Michael Tate, a history professor at the University of Nebraska at Omaha, challenges many of the stereotypes that the 19th-century frontier army has been saddled with and stresses the extensive roles it had besides that of Indian fighting. Consider a few of the chapter titles in this well-researched 454-page work: “Uncle Sam’s Farmers: Soldiers as Agriculturalists and Meteologists,” “Dining at the Government Trough: Army Contracts and Payrolls as Community Builders,” and “Reform the Man: Post Chapels, Schools, and Libraries.”

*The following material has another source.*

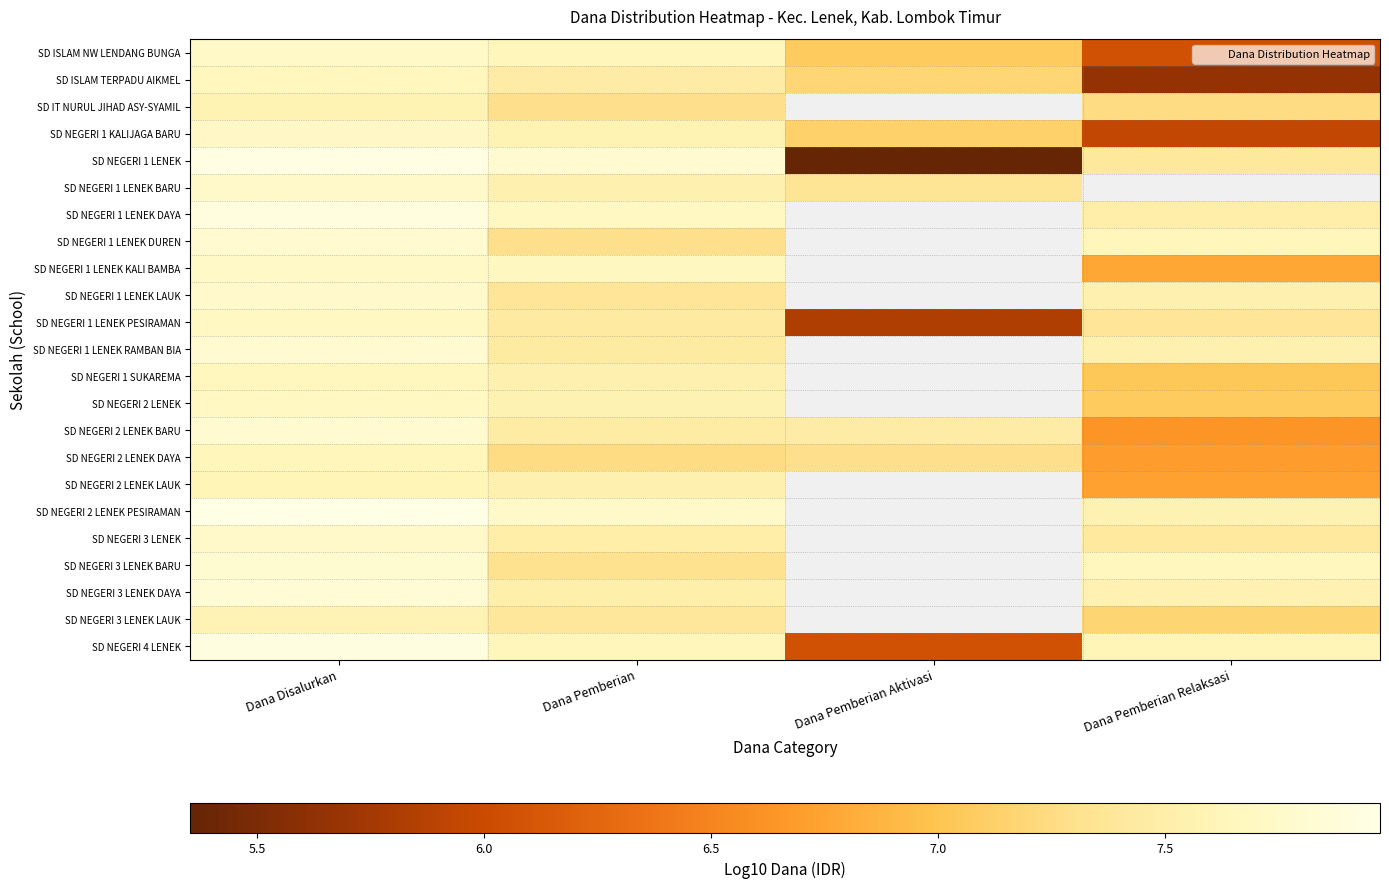

Read the SD NEGERI 3 LENEK value at Dana Disalurkan.

7.8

Of course for some Western aficionados, it is the blood and guts–the fighting between soldiers and Indians–that attracts them to that era. If you aren’t in danger of losing your scalp to a coup-counting brave, you might find it all rather romantic. But that’s not the whole story or, as Tate tells it, not even a very large part of the story. “For all its virtues and faults,” he writes, “the ‘multipurpose army’ served as the ‘right arm’ of the federal government in its nineteenth-century expansionist policies, and it is in this larger context that the institution must be evaluated.” Commissary sergeants at Fort Robinson, Neb., who acted as grocery store clerks and the privates who raised a bumper crop of vegetables at Fort Assinniboine, Mont., must be considered along with the lieutenant colonel who attacked an Indian village on the Little Bighorn River.

The Western army was involved in so many different things that it is hard to go into very much detail in one volume. But Tate does a good job of introducing us to–or reminding us of–the concept of a multipurpose army, and he offers an enormous bibliography for further reading. It’s hard to argue against the notion that the army had many different functions during the settlement of the West. After all, Indian warriors weren’t fighting all the time, either.